The Memorial blocks. A barren, stony ground with granite bricks strewn over it with glaringly white lettering engraved on them. Kgaye Kabelo. Jacob Mhapi. Unknown. Thank you all.

A sign that one of the students in the protest photograph held really stuck with me. It's something we should all hold in out hearts. "Today for us all"

Sobering. That's what it was.

And it was off to Nelson Mandela's house. He doesn't physically live there anymore and none of the furniture is real because while on Robbin Island the house was petrol bombed. Twice.
Ahem, well anyway, we didn't go in, but right outside were two guys doing something called a Panzula Jive. These guys were a little more like contortionists though. I took a video.(Smiles)
I don't think that it would look too good though, but here is another version of the jive.

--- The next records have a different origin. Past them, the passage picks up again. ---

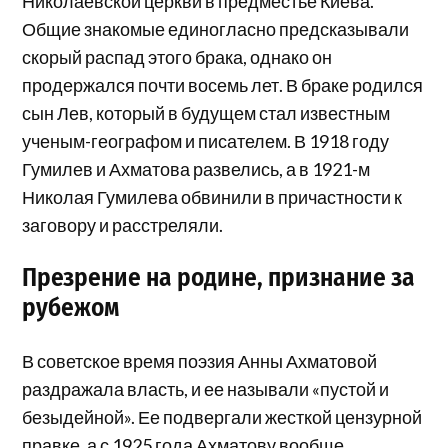
Николаевской церкви в предместье Киева.
Общие знакомые единогласно предсказывали
скорый распад этого брака, однако он
продержался почти восемь лет. В браке родился
сын Лев, который в будущем стал известным
ученым-географом и писателем. В 1918 году
Гумилев и Ахматова развелись, а в 1921-м
Николая Гумилева обвинили в причастности к
заговору и расстреляли.
Презрение на родине, признание за
рубежом
В советское время поэзия Анны Ахматовой
раздражала власть, и ее называли «пустой и
безыдейной». Ее подвергали жесткой цензурной
правке, а с 1925 года Ахматову вообще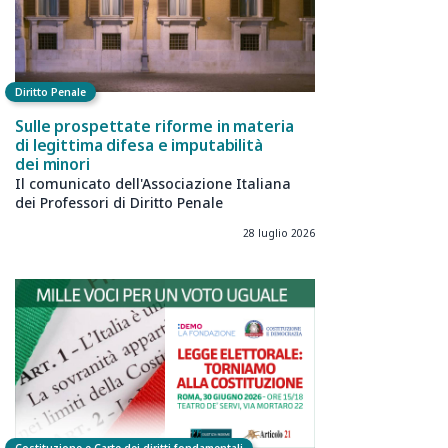
Diritto Penale
Sulle prospettate riforme in materia
di legittima difesa e imputabilità
dei minori
Il comunicato dell'Associazione Italiana
dei Professori di Diritto Penale
28 luglio 2026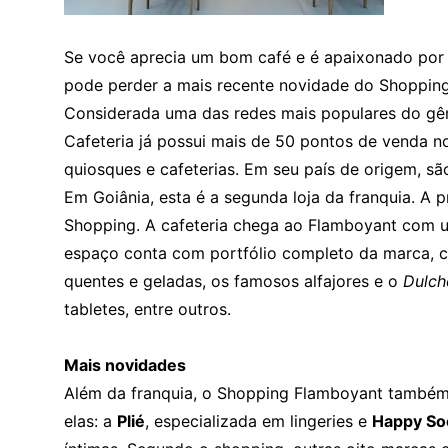
Se você aprecia um bom café e é apaixonado por 
pode perder a mais recente novidade do Shoppin
Considerada uma das redes mais populares do gê
Cafeteria já possui mais de 50 pontos de venda no 
quiosques e cafeterias. Em seu país de origem, sã
Em Goiânia, esta é a segunda loja da franquia. A p
Shopping. A cafeteria chega ao Flamboyant com 
espaço conta com portfólio completo da marca, 
quentes e geladas, os famosos alfajores e o
Dulch
tabletes, entre outros.
Mais novidades
Além da franquia, o Shopping Flamboyant também 
elas: a
Plié
, especializada em lingeries e
Happy So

Great Gatsby! Interesting isn't it?

We also walked down the street there to see what everything looked like.

It was so normal. It felt like walking down a street. I wasn't afraid I was going to get mugged; It was just... normal.

Do you know that South Africa is the only country in the world that has two Nobel Peace Prize winners living on the same street?
Guess who lives right down the road from ol' Madiba?
Desmond Tutu of course!

South African social rights activist and retired Anglican bishop, who rose to fame during the 1980s as an oponent to Aparheid. He was awarded the Nobel Peace Prize in 1984.

A personal friend of the Dalai Lama

Oh! And who might that be putting a medal around Desmond's neck?

Being naughty school girls, we rang his doorbell. 
Nobody answered, but two of my friends made quite a moving speech to the receiver about how he is an fantastic inspiration to us all, etcetera, etcetera. Good times.

It was then time to head back home. Soweto had embraced us for the day, and we had embraced her/him/it right back.

Goodbye Soweto. Hope to see you soon.